A faithful copy of every entry, with the pictures removed, is what is needed here.
--- Source data ---
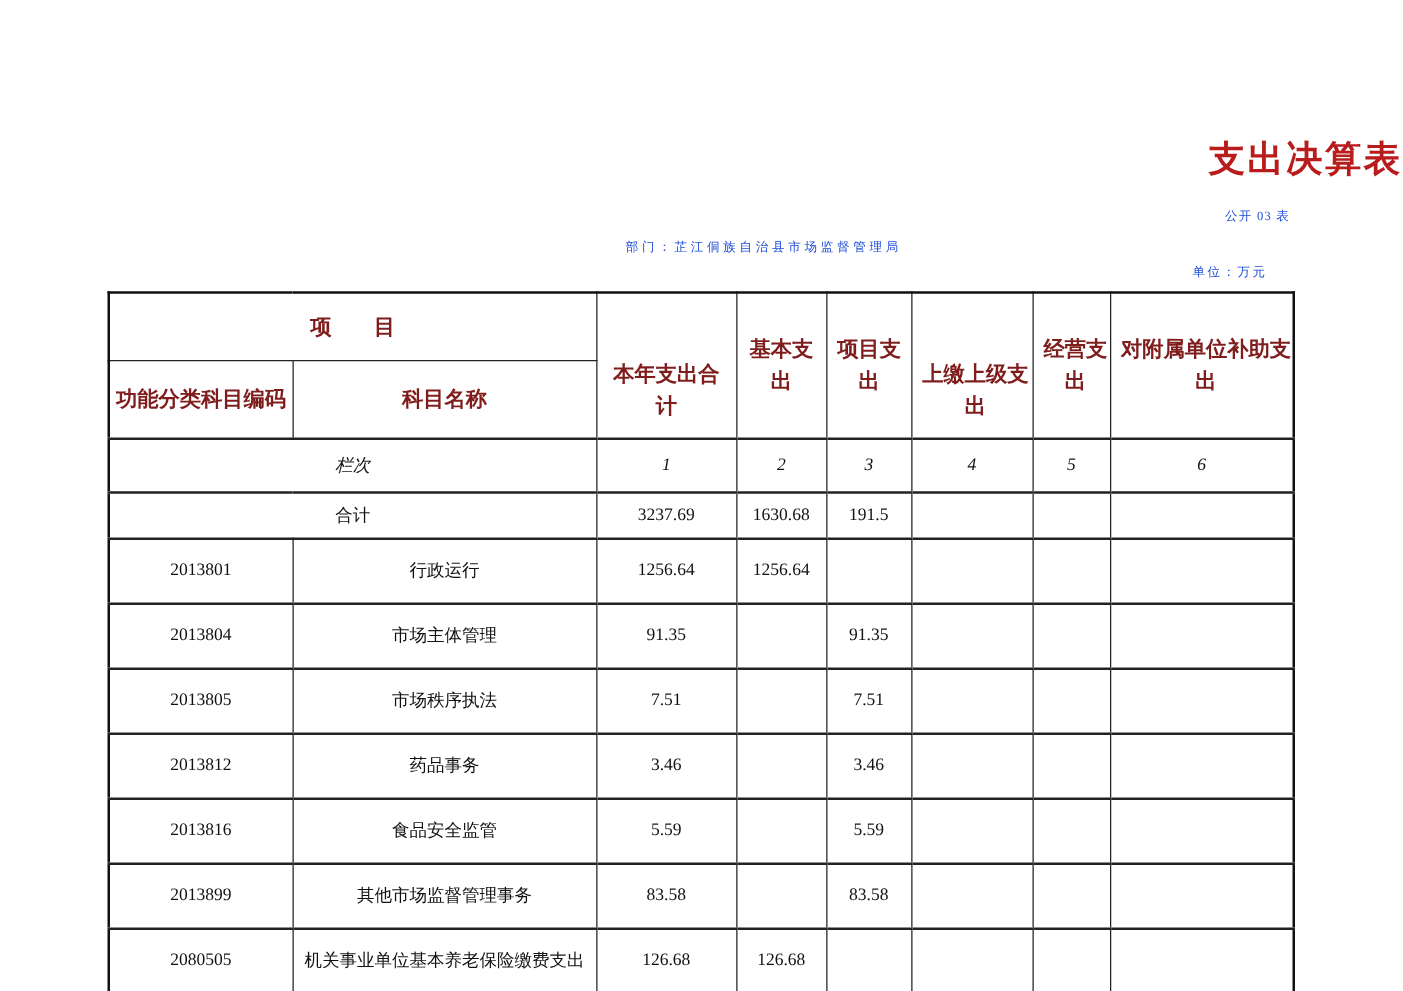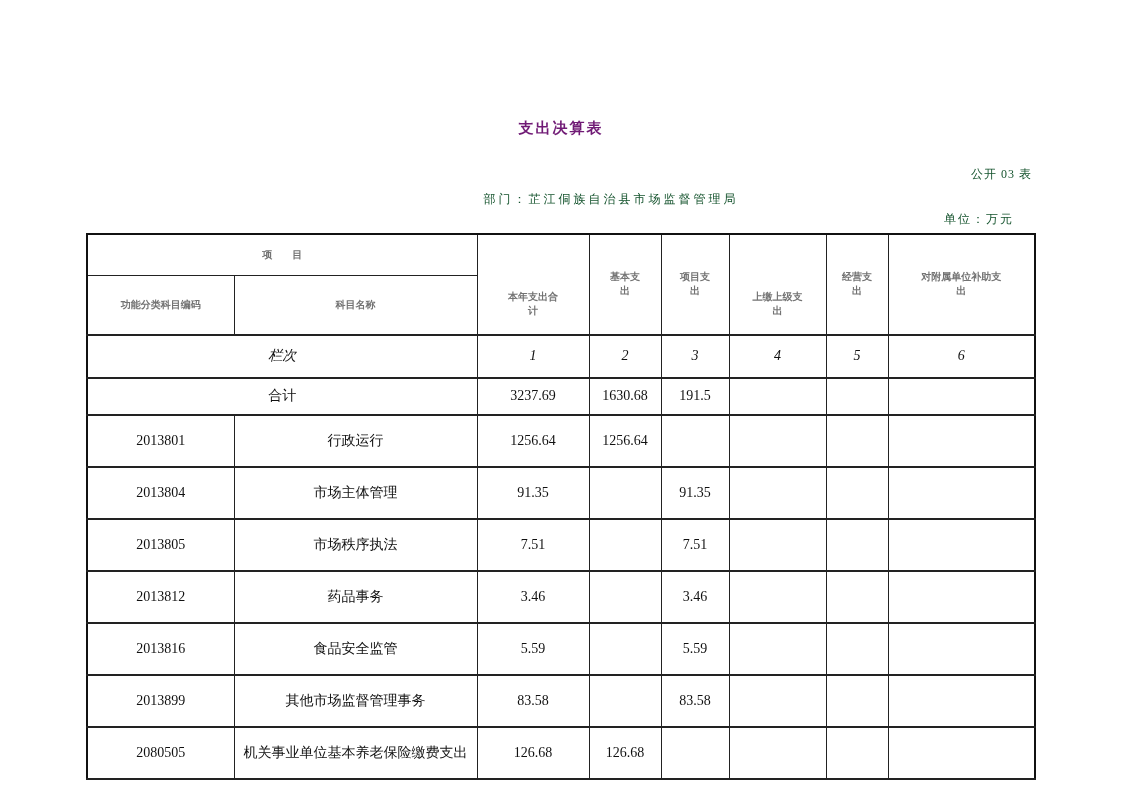"支出决算表" .title { color: #701a75 -> #b91c1c; font-size: 15px -> 29px; text-align: center -> right }
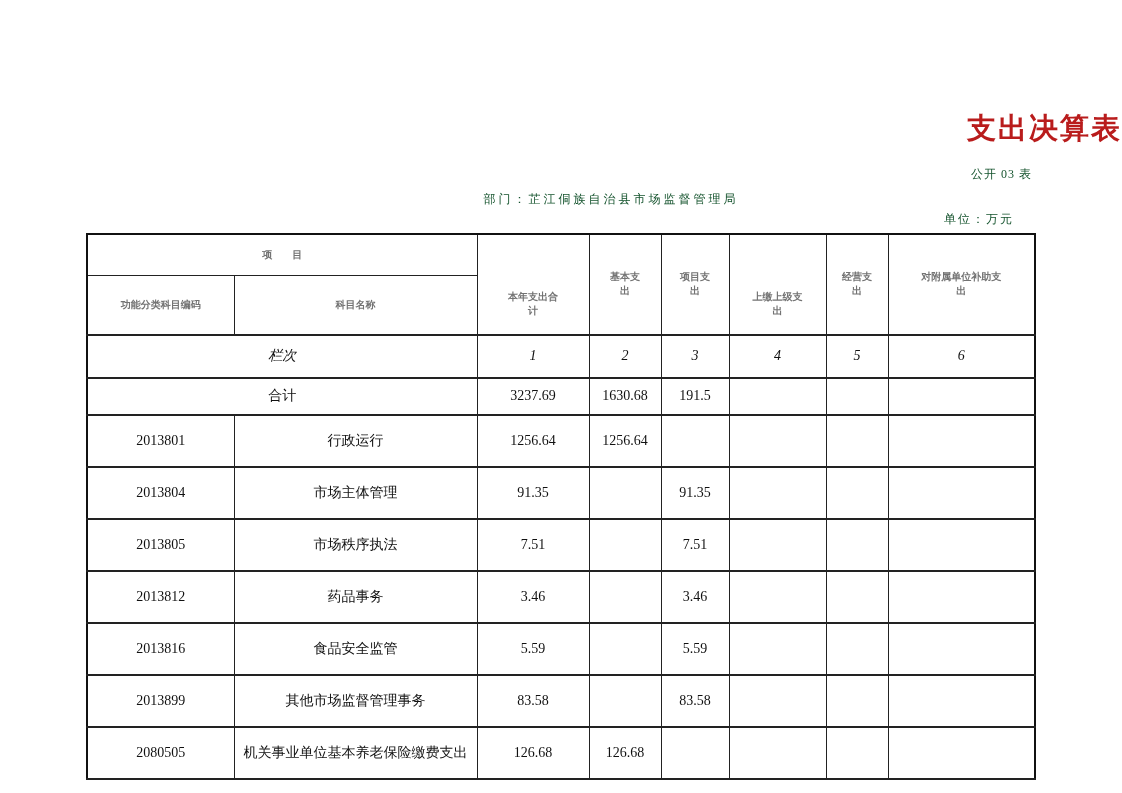"公开 03 表" .meta { color: #14532d -> #1d4ed8; font-size: 12px -> 10px }
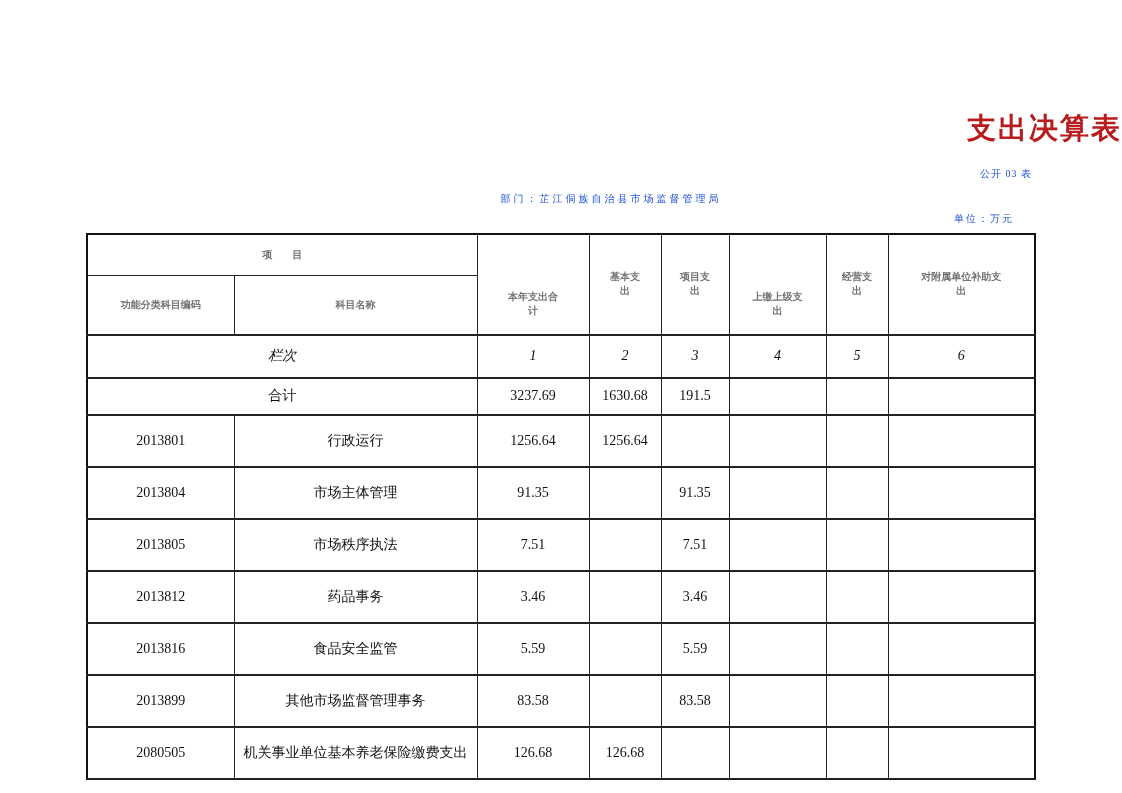"项 目" .budget-table th { color: #737373 -> #7f1d1d; font-size: 10px -> 17px }
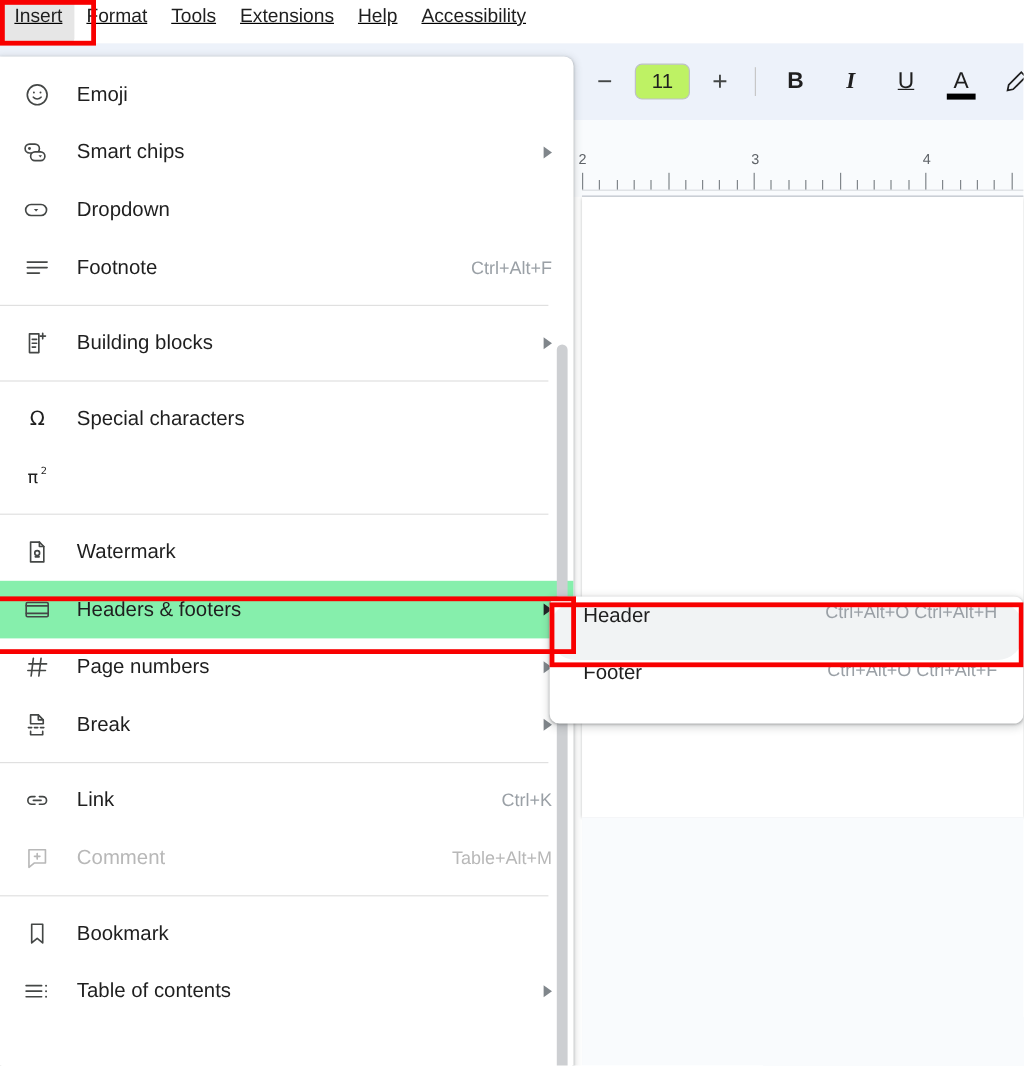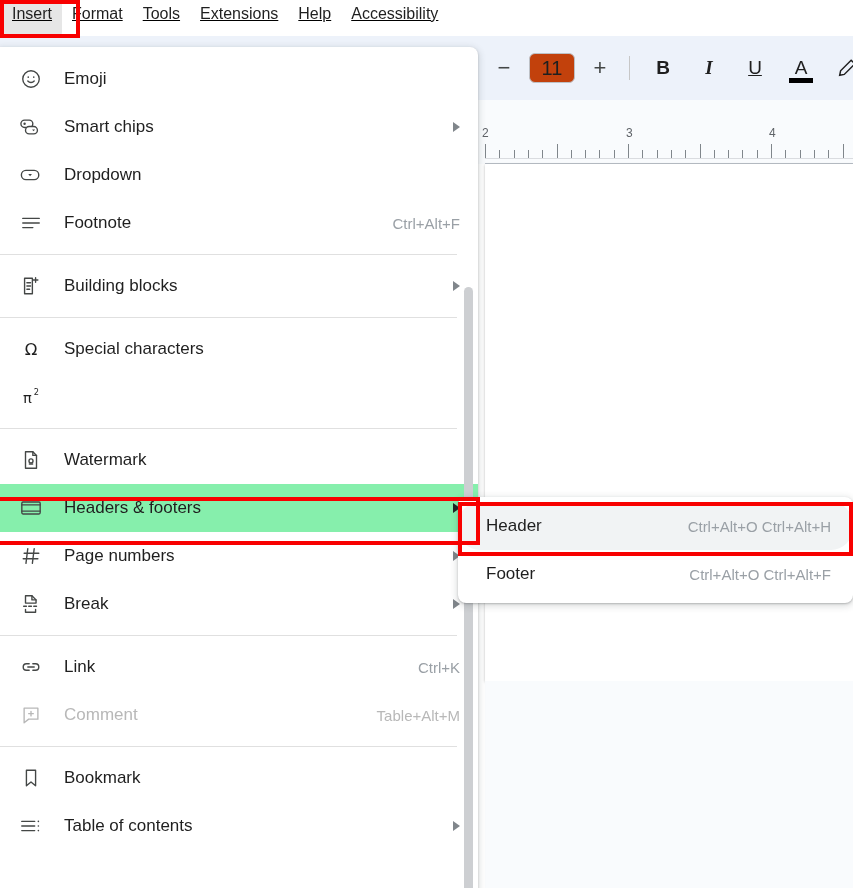"11" .fontsize-box { background: #c2410c -> #bef264; font-size: 20px -> 17px }
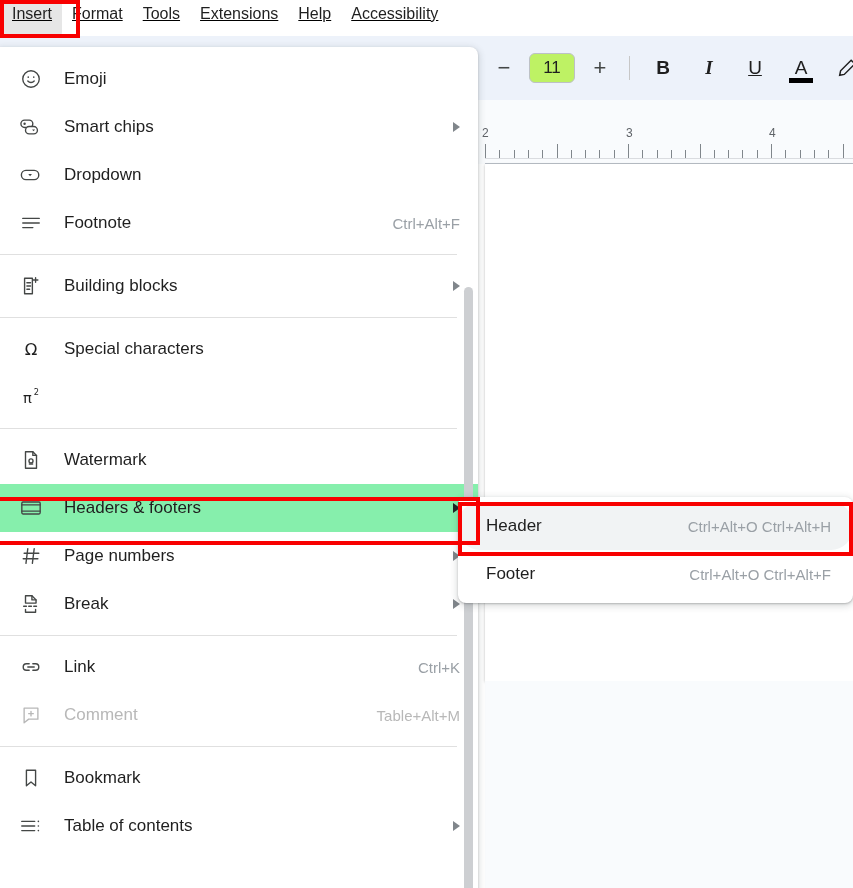"Header" .smi { align-items: center -> flex-start }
---
Problem solution:
"支出决算表" .title { color: #701a75 -> #b91c1c; font-size: 15px -> 29px; text-align: center -> right }
"公开 03 表" .meta { color: #14532d -> #1d4ed8; font-size: 12px -> 10px }
"项 目" .budget-table th { color: #737373 -> #7f1d1d; font-size: 10px -> 17px }
"11" .fontsize-box { background: #c2410c -> #bef264; font-size: 20px -> 17px }
"Header" .smi { align-items: center -> flex-start }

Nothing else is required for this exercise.